76.   In Molai, a  16  year-old  girl  was  preparing  for  her  class  10th
examination at her house.  Both the accused  took  advantage  of  her  being
alone  in  the  house  and  committed  rape  on   her.    Thereafter,   they
strangulated her by using her undergarment and took her to the  septic  tank
along with the cycle and caused injuries with a sharp-edged  weapon.   Then,
they threw the dead body into a septic tank.  The trial court awarded  death
sentence to the accused which was confirmed by the High Court.   This  Court
confirmed  the  death  sentence  observing  that  there  was  no  mitigating
circumstance, which could  justify  the  reduction  of  sentence   of  death
penalty to life imprisonment.

77.   In Kheraj Ram, suspecting infidelity on the  part  of  his  wife,  the
accused-Kheraj Ram killed her, his two  children  and  brother-in-law.   The
trial court convicted him under Section 302 of the IPC and sentenced him  to
death.  The  High  Court  noted  that  the  case  rested  on  circumstantial
evidence.  The circumstances were not proved  and,  therefore,  the  accused
was entitled to acquittal.  On appeal, this Court held that the  prosecution
had established its case; that the murder  was  committed  in  a  cruel  and
diabolic  manner;  the  accused  did  not  act  on  any   spur-of-the-moment
provocation; the murder was deliberately planned and  meticulously  executed
and after the incident,  the  accused  smoke  chilam  with  calmness,  which
indicated that he had no remorse and he  was  satisfied  with  what  he  had
done.  This Court observed that the victims were two innocent  children  and
a helpless woman. They were done to  death  in  an  extremely  gruesome  and
grotesque manner.  In the circumstances, this Court set aside the  order  of
acquittal and confirmed the death sentence awarded by the trial court.

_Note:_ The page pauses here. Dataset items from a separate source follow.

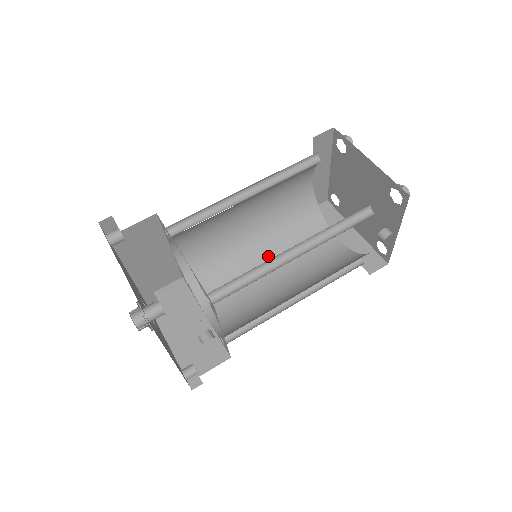
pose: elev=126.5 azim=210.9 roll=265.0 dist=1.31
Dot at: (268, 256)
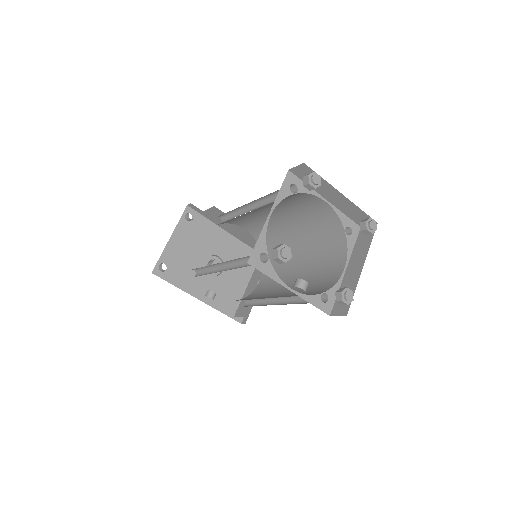
Dot at: (303, 258)
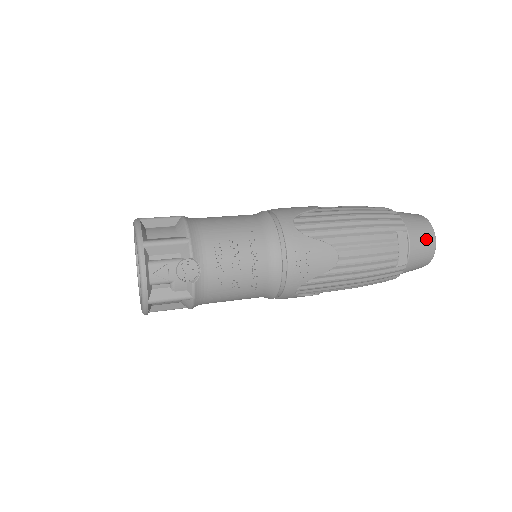
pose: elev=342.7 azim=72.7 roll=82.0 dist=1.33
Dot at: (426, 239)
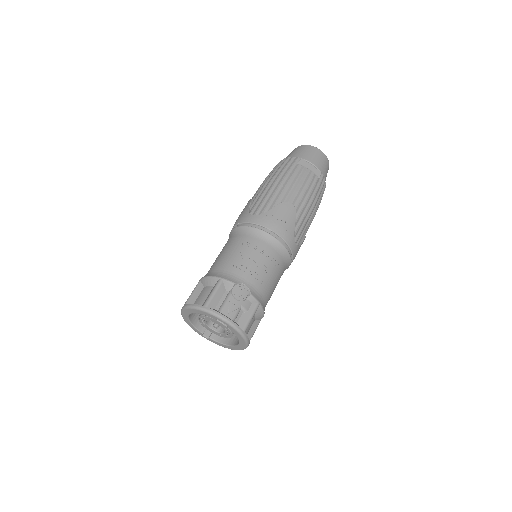
Dot at: (313, 152)
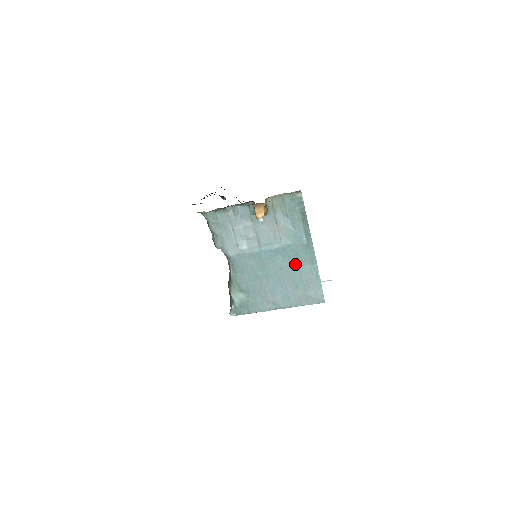
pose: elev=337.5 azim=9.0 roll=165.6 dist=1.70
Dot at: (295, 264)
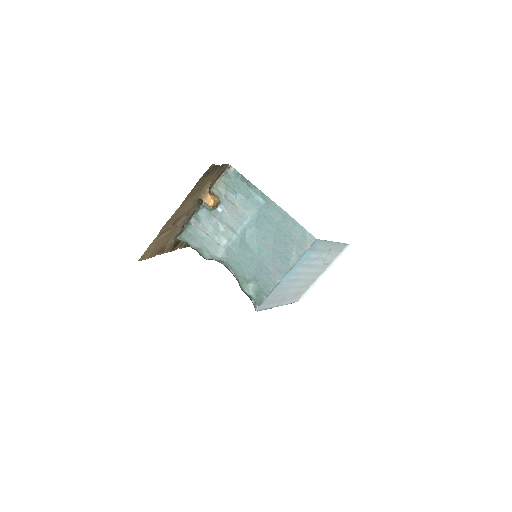
Dot at: (271, 226)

78.   In light of the above judgments, we would now ascertain  what  factors
which we need to take into consideration  while  deciding  the  question  of
sentence.  Undoubtedly,  we  must  locate  the  aggravating  and  mitigating
circumstances in this case and strike  the  right  balance.   We  must  also
consider whether there is anything uncommon in this case which  renders  the
sentence to life imprisonment inadequate and calls for  death  sentence.  It
is also necessary to see whether the circumstances of  the  crime  are  such
that there is no  alternative  but  to  impose  death  sentence  even  after
according maximum weightage to the mitigating circumstances which  speak  in
favour of the offender.

79.   We notice from the above judgments that mere brutality of  the  murder
or the number of persons killed or the manner in which the body is  disposed
of has not always persuaded this Court to impose death penalty.   Similarly,
at times, in the peculiar factual matrix, this Court has not thought it  fit
to award death penalty in cases, which rested on circumstantial evidence  or
solely on approver’s evidence.  Where murder, though  brutal,  is  committed
driven by extreme emotional  disturbance  and  it  does  not  have  enormous
proportion, the option of life imprisonment has been  exercised  in  certain
cases.  Extreme poverty and social status has also been taken  into  account
amongst other circumstances for not awarding death sentence.  In few  cases,
time spent by the accused in death cell has been  taken  into  consideration
along  with  other  circumstances,  to  commute  death  sentence  into  life
imprisonment.  Where the accused had  no  criminal  antecedents;  where  the
State had  not  led  any  evidence  to  show  that  the  accused  is  beyond
reformation and rehabilitation or that he would revert to similar crimes  in
future, this Court has leaned in  favour  of  life  imprisonment.   In  such
cases, doctrine of proportionality and the theory of deterrence  have  taken
a back seat.  The theory of reformation  and  rehabilitation  has  prevailed
over the idea of retribution.

80.   On the other hand, rape followed by a cold-blooded murder of  a  minor
girl and further followed by disrespect to the body of the victim  has  been
often held to be an offence  attracting  death  penalty.   At  times,  cases
exhibiting premeditation and meticulous execution of the plan to  murder  by
levelling a calculated attack on the victim to  annihilate  him,  have  been
held to be fit cases for  imposing  death  penalty.   Where  innocent  minor
children, unarmed persons, hapless women and old  and  infirm  persons  have
been killed in a brutal manner by persons in dominating position, and  where
after ghastly murder displaying depraved mentality, the accused  have  shown
no remorse, death penalty has been imposed.  Where it  is  established  that
the accused is a confirmed criminal and has committed murder in  a  diabolic
manner and where it is felt that reformation and rehabilitation  of  such  a
person is impossible and if let free, he would be a menace to  the  society,
this Court has not hesitated to confirm death sentence.   Many  a  time,  in
cases of brutal murder, exhibiting depravity and sick mind, this  Court  has
acknowledged the need to send a deterrent message to those  who  may  embark
on  such  crimes  in  future.   In  some  cases  involving  brutal  murders,
society’s cry for justice has been taken note  of  by  this  court,  amongst
other relevant factors.  But, one  thing  is  certain  that  while  deciding
whether death penalty should be awarded or not, this Court has in each  case
realizing the irreversible nature of the sentence, pondered over  the  issue
many times over.  This Court has always kept in mind the caution sounded  by
the  Constitution  Bench  in  Bachan  Singh  that  judges  should  never  be
bloodthirsty but has wherever necessary in the interest of  society  located
the rarest of rare case and exercised the tougher option of death penalty.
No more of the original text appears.